■ **TASKS AND EXERCISES**
A. In the passage on CMOS switches for RF switching, which two properties is the inductor in the second isolation enhancement unit meant to enhance?
B. Continue the passage on CMOS switches for RF switching, starting after its final sentence.

■ **SOURCE PASSAGE**

* * * * *

In some embodiments, the first isolation enhancement unit may include an inductor which has a reasonable inductance for forming an LC parallel resonance circuit corresponding to a parasitic capacitance of the parasitic capacitor.

In other embodiments, the second isolation enhancement unit may include an inductor which has an inductance for enhancing the switching isolation and input matching properties.

In still other embodiments of the present invention, CMOS switches for use in RF switching include: a serial switching unit including a first CMOS switch and a second output terminal, wherein, the first CMOS switch is connected between a common input terminal and a first output terminal for switching the common input terminal to the first output terminal in response to a first control signal, and the second CMOS switch is connected between the common input terminal and a second output terminal for switching the common input terminal to the second output terminal in response to a second control signal; a switching isolation unit including a first shunt element and a second shunt element, wherein the first shunt element allows the second output terminal to be electrically isolated from the common input terminal in response to the first control signal when the first CMOS switch operates, and the second shunt element allows the first output terminal to be electrically isolated from the common input terminal in response to the second control signal when the second CMOS switch operates; and an isolation enhancement unit connected in parallel to the first and the second CMOS switches between the first and the second output terminals, and enhancing a switching isolation of the serial switching unit by forming a parallel resonance circuit together with a parasitic capacitor of the serial switching unit.

* * * * *

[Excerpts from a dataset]

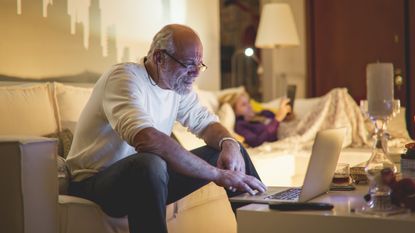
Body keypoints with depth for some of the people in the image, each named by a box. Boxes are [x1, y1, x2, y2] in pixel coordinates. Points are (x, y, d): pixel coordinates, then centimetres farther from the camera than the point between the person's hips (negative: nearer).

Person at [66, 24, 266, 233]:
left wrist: (229, 143, -17)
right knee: (150, 164, -40)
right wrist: (218, 174, -37)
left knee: (233, 151, 3)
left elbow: (205, 122, 9)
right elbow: (147, 139, -38)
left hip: (150, 176, 8)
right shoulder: (125, 77, -23)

* * * * *

■ **ANSWERS FOR THIS EXERCISE**
A. The switching isolation and input matching properties.

B.
In some embodiments, each of the first and the second CMOS switches may include an NMOS transistor. Each of the first and the second shunt elements may include an NMOS transistor. The isolation enhancement unit may include an inductor.

In even other embodiments of the present invention, CMOS switches for use in RF switching include: a serial switching unit including a first CMOS switch and a second CMOS switch, wherein the first CMOS switch is connected between a common input terminal and a first output terminal for switching the common input terminal to the first output terminal in response to a first control signal, and the second CMOS switch is connected between the common input terminal and a second output terminal for switching the common input terminal to the second output terminal in response to a second control signal; a switching isolation unit including a first shunt element and a second shunt element, wherein the first shunt element allows the second output terminal to be electrically isolated from the common input terminal in response to the first control signal when the first CMOS switch operates, and the second shunt element allows the first output terminal to be electrically isolated from the common input terminal in response to the second control signal when the second CMOS switch operates; a first isolation enhancement unit connected in parallel to the first and the second CMOS switches between the first and the second output terminals, and enhancing a switching isolation of the serial switching unit by forming a parallel resonance circuit together with a parasitic capacitor of the serial switching unit; and a second isolation enhancement unit connected between the common input terminal and a ground enhancing the switching isolation and input matching properties of the serial switching unit.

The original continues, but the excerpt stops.